___ Supplied records

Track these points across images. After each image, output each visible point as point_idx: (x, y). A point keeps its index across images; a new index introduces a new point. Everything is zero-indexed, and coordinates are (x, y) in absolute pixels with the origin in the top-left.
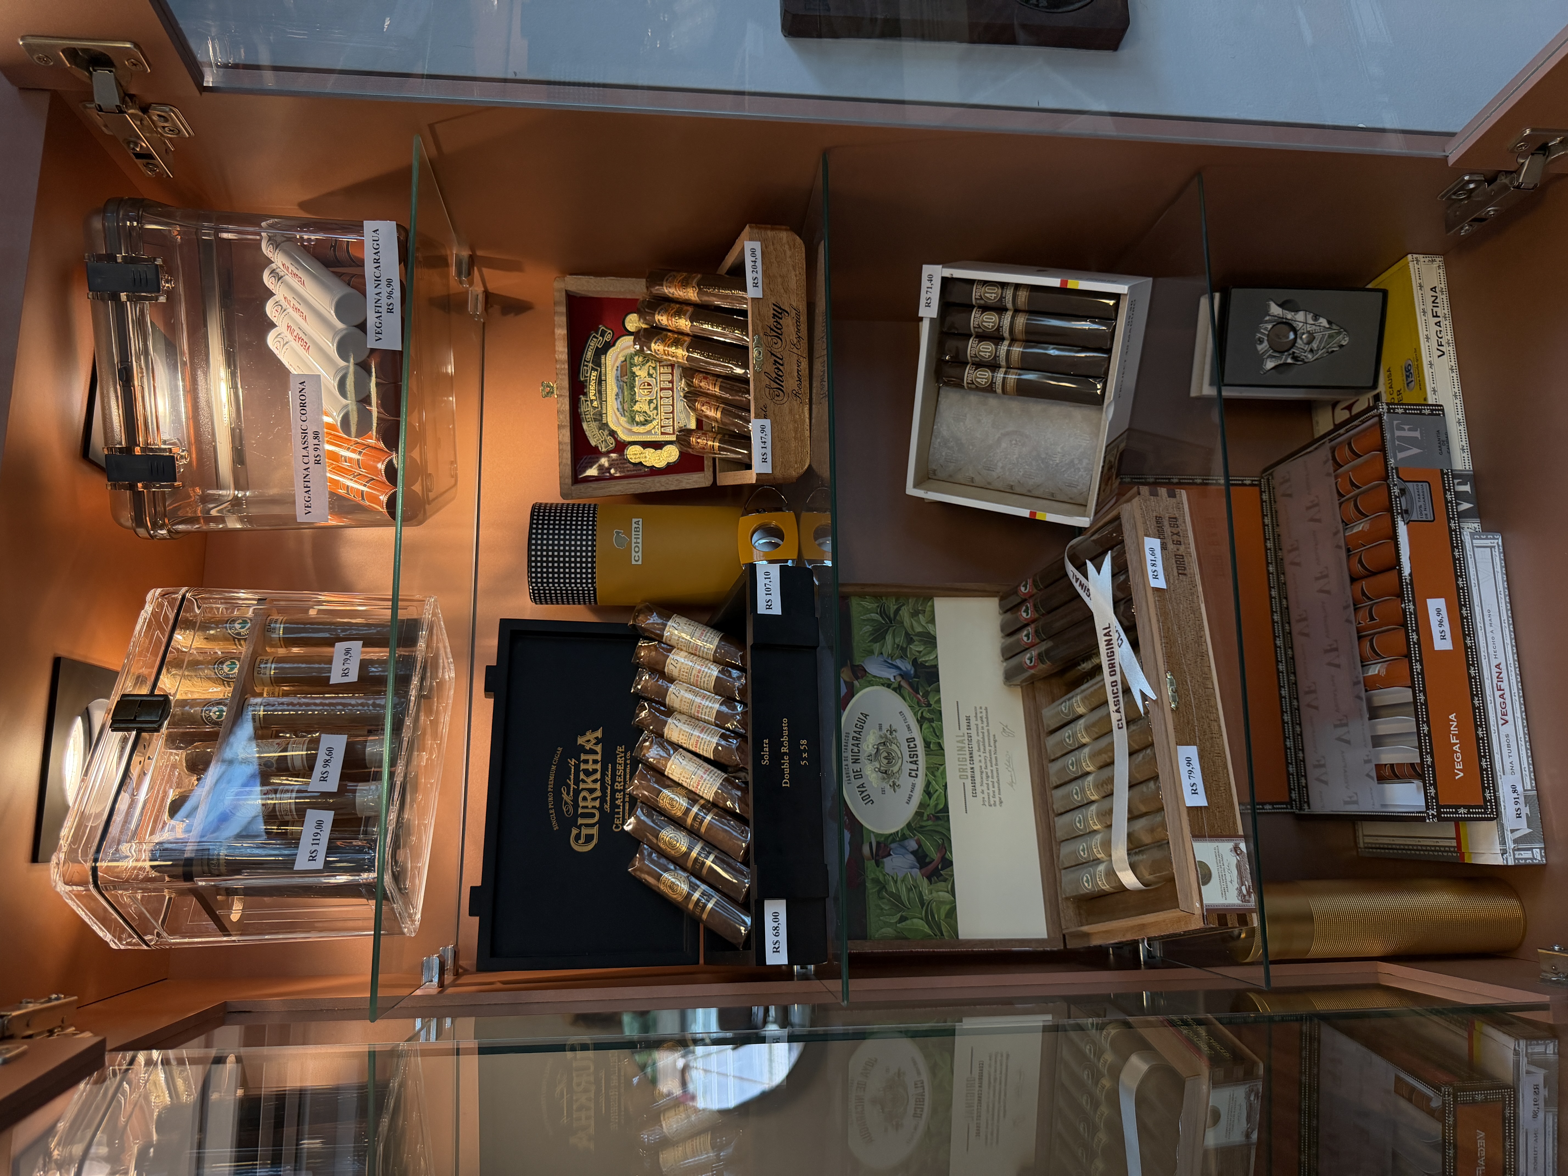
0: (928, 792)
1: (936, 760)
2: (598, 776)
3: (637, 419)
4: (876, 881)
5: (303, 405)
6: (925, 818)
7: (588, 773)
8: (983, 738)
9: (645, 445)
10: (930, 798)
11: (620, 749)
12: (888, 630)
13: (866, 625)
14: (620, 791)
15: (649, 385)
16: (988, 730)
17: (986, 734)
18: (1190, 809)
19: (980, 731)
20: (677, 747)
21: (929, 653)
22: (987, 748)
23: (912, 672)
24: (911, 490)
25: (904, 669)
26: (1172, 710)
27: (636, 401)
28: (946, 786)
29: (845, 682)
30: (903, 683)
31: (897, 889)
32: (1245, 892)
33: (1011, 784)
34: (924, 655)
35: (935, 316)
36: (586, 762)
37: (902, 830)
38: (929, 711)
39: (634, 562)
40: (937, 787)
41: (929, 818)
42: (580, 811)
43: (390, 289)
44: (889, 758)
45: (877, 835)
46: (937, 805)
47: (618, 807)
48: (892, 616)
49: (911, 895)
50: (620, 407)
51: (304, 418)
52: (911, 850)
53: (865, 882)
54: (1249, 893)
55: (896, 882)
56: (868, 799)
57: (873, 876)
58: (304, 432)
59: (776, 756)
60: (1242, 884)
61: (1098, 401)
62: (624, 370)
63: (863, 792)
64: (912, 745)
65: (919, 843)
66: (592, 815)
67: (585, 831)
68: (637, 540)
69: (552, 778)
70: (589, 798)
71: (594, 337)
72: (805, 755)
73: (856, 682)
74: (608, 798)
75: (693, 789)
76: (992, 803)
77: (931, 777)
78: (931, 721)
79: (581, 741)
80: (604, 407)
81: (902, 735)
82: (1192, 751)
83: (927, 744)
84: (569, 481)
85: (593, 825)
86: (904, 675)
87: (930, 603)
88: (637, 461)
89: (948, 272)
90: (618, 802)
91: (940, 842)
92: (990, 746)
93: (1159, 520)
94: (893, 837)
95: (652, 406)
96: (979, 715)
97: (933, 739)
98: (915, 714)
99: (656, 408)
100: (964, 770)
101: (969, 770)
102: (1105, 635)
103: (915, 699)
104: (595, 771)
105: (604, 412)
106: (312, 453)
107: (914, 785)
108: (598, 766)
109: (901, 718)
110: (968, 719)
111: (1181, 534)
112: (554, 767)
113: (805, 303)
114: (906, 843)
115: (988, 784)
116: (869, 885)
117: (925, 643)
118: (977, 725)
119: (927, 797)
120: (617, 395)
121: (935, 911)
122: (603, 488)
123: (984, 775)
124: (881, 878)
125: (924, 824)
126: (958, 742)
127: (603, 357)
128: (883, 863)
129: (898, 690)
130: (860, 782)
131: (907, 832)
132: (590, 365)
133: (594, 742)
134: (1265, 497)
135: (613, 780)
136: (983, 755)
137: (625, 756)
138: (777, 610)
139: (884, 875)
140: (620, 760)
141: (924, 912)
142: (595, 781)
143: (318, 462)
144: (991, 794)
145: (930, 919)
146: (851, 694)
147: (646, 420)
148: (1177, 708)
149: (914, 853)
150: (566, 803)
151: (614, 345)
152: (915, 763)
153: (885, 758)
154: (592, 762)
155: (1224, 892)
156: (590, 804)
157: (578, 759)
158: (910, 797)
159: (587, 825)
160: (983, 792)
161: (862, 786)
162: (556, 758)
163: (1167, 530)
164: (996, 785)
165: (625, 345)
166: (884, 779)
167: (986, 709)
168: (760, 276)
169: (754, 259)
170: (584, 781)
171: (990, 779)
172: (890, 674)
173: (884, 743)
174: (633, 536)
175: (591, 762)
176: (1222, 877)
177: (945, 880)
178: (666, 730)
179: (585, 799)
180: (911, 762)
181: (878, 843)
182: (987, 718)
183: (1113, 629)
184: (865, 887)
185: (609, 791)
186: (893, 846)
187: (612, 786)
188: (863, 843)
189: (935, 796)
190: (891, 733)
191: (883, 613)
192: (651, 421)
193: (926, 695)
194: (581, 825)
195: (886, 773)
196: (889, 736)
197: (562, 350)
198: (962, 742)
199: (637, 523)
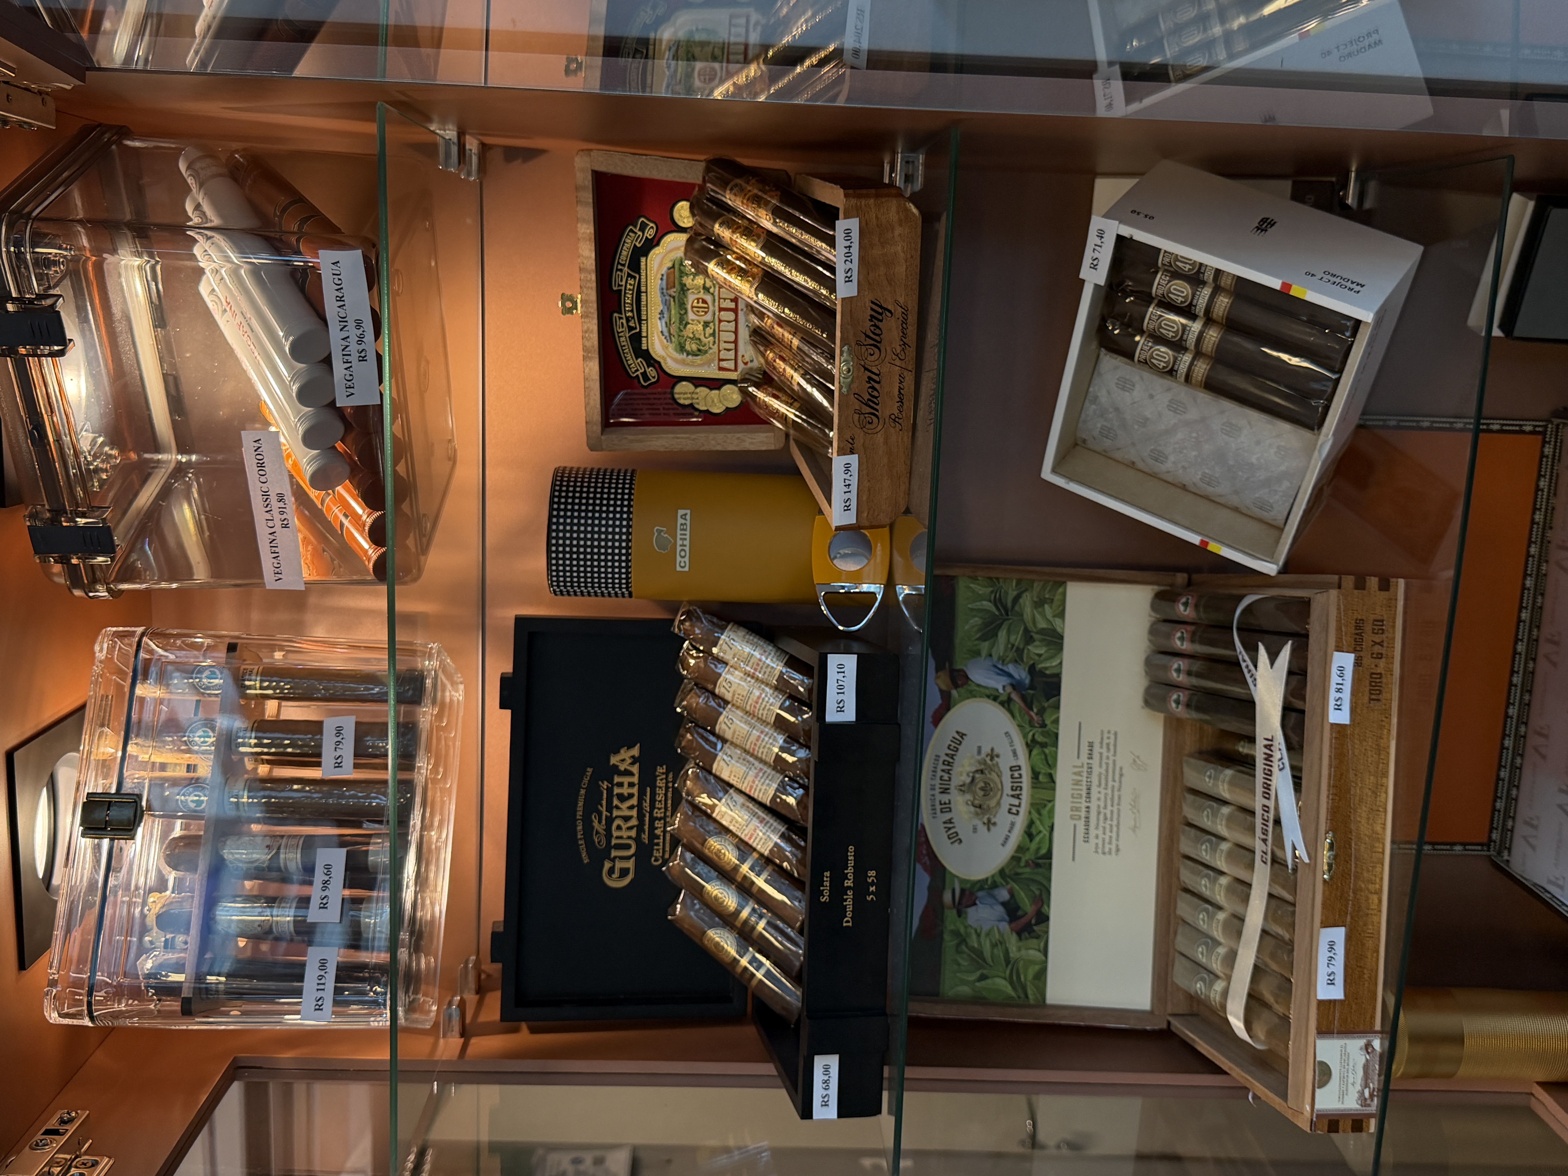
0: (1029, 834)
1: (1044, 794)
2: (634, 801)
3: (688, 347)
4: (956, 933)
5: (261, 465)
6: (1023, 864)
7: (622, 798)
8: (1107, 771)
9: (698, 382)
10: (1031, 841)
11: (661, 770)
12: (1002, 624)
13: (974, 616)
14: (660, 819)
15: (704, 302)
16: (1114, 761)
17: (1111, 766)
18: (1321, 1003)
19: (1104, 761)
20: (727, 786)
21: (1052, 657)
22: (1110, 783)
23: (1027, 681)
24: (1047, 474)
25: (1017, 676)
26: (1325, 880)
27: (687, 323)
28: (1052, 828)
29: (941, 691)
30: (1014, 696)
31: (980, 943)
32: (1367, 1093)
33: (1134, 829)
34: (1047, 659)
35: (1102, 282)
36: (620, 785)
37: (993, 876)
38: (1043, 734)
39: (679, 569)
40: (1041, 828)
41: (1027, 865)
42: (614, 842)
43: (360, 331)
44: (987, 790)
45: (963, 881)
46: (1038, 849)
47: (658, 837)
48: (1009, 604)
49: (996, 951)
50: (665, 330)
51: (263, 479)
52: (1001, 899)
53: (942, 933)
54: (1372, 1096)
55: (979, 935)
56: (955, 838)
57: (952, 927)
58: (266, 494)
59: (838, 891)
60: (1366, 1085)
61: (1314, 423)
62: (671, 279)
63: (950, 829)
64: (1016, 775)
65: (1011, 893)
66: (628, 847)
67: (619, 865)
68: (683, 540)
69: (581, 804)
70: (624, 827)
71: (631, 231)
72: (872, 889)
73: (954, 693)
74: (646, 827)
75: (746, 839)
76: (1107, 850)
77: (1035, 816)
78: (1043, 745)
79: (614, 760)
80: (644, 328)
81: (1005, 763)
82: (1338, 934)
83: (1035, 775)
84: (598, 428)
85: (628, 858)
86: (1016, 686)
87: (1061, 590)
88: (687, 402)
89: (1126, 231)
90: (658, 832)
91: (1037, 892)
92: (1114, 781)
93: (1359, 625)
94: (981, 884)
95: (709, 331)
96: (1106, 741)
97: (1043, 769)
98: (1025, 736)
99: (713, 335)
100: (1078, 809)
101: (1084, 809)
102: (1266, 746)
103: (1027, 718)
104: (631, 796)
105: (644, 334)
106: (277, 517)
107: (1013, 824)
108: (635, 790)
109: (1006, 741)
110: (1091, 745)
111: (1385, 644)
112: (583, 792)
113: (915, 297)
114: (996, 892)
115: (1104, 828)
116: (947, 937)
117: (1049, 644)
118: (1101, 754)
119: (1027, 840)
120: (662, 313)
121: (1021, 971)
122: (641, 441)
123: (1102, 817)
124: (962, 930)
125: (1020, 871)
126: (1075, 774)
127: (643, 259)
128: (966, 913)
129: (1007, 704)
130: (947, 816)
131: (999, 880)
132: (626, 269)
133: (629, 761)
134: (1548, 450)
135: (652, 807)
136: (1103, 791)
137: (666, 778)
138: (849, 715)
139: (966, 927)
140: (660, 783)
141: (1008, 972)
142: (631, 808)
143: (286, 526)
144: (1107, 840)
145: (1015, 980)
146: (946, 706)
147: (699, 350)
148: (1331, 878)
149: (1004, 904)
150: (597, 832)
151: (658, 244)
152: (1018, 797)
153: (982, 789)
154: (628, 785)
155: (1342, 1096)
156: (625, 834)
157: (611, 781)
158: (1007, 838)
159: (622, 858)
160: (1097, 837)
161: (950, 821)
162: (586, 780)
163: (1369, 637)
164: (1115, 829)
165: (675, 243)
166: (977, 814)
167: (1116, 734)
168: (855, 266)
169: (848, 243)
170: (617, 807)
171: (1109, 822)
172: (998, 684)
173: (982, 772)
174: (679, 537)
175: (626, 785)
176: (1343, 1079)
177: (1038, 937)
178: (715, 766)
179: (619, 828)
180: (1013, 796)
181: (963, 891)
182: (1115, 745)
183: (1275, 743)
184: (942, 939)
185: (647, 819)
186: (980, 894)
187: (651, 813)
188: (944, 888)
189: (1037, 839)
190: (992, 759)
191: (998, 602)
192: (706, 352)
193: (1041, 712)
194: (615, 857)
195: (980, 807)
196: (989, 762)
197: (588, 253)
198: (1079, 774)
199: (684, 517)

______

Write out the lines word for word, starting with the first and stopping after the line that contains "0: (928, 792)". Leave the pictures out.

Track these points across images. After each image, output each visible point as point_idx: (x, y). A point keeps its index across images; a new index introduces a new point. Everything is zero-indexed, and coordinates are (x, y) in absolute pixels with the origin in the top-left.
0: (928, 792)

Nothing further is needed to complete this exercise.